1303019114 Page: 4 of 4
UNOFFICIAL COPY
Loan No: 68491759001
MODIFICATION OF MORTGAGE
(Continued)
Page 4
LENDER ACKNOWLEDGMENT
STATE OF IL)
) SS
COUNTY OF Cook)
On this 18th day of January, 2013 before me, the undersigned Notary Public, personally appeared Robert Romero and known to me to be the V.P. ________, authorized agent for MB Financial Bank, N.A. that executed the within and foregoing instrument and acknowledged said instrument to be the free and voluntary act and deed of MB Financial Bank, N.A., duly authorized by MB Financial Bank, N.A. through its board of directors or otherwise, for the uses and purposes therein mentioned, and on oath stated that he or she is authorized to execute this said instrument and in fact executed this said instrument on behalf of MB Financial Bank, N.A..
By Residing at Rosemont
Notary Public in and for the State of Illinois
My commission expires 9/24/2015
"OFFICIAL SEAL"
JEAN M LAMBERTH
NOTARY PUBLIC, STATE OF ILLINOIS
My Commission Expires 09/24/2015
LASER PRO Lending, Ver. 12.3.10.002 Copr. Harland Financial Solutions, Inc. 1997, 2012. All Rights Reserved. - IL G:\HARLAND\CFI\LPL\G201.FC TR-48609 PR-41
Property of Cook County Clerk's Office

- WHAT IS BEING ASKED
Return the opening line of the data and every line after it through the line containing "COUNTY OF Cook)", please, exactly as written and with nothing added.

- RESPONSE FOR THIS EXERCISE
1303019114 Page: 4 of 4
UNOFFICIAL COPY
Loan No: 68491759001
MODIFICATION OF MORTGAGE
(Continued)
Page 4
LENDER ACKNOWLEDGMENT
STATE OF IL)
) SS
COUNTY OF Cook)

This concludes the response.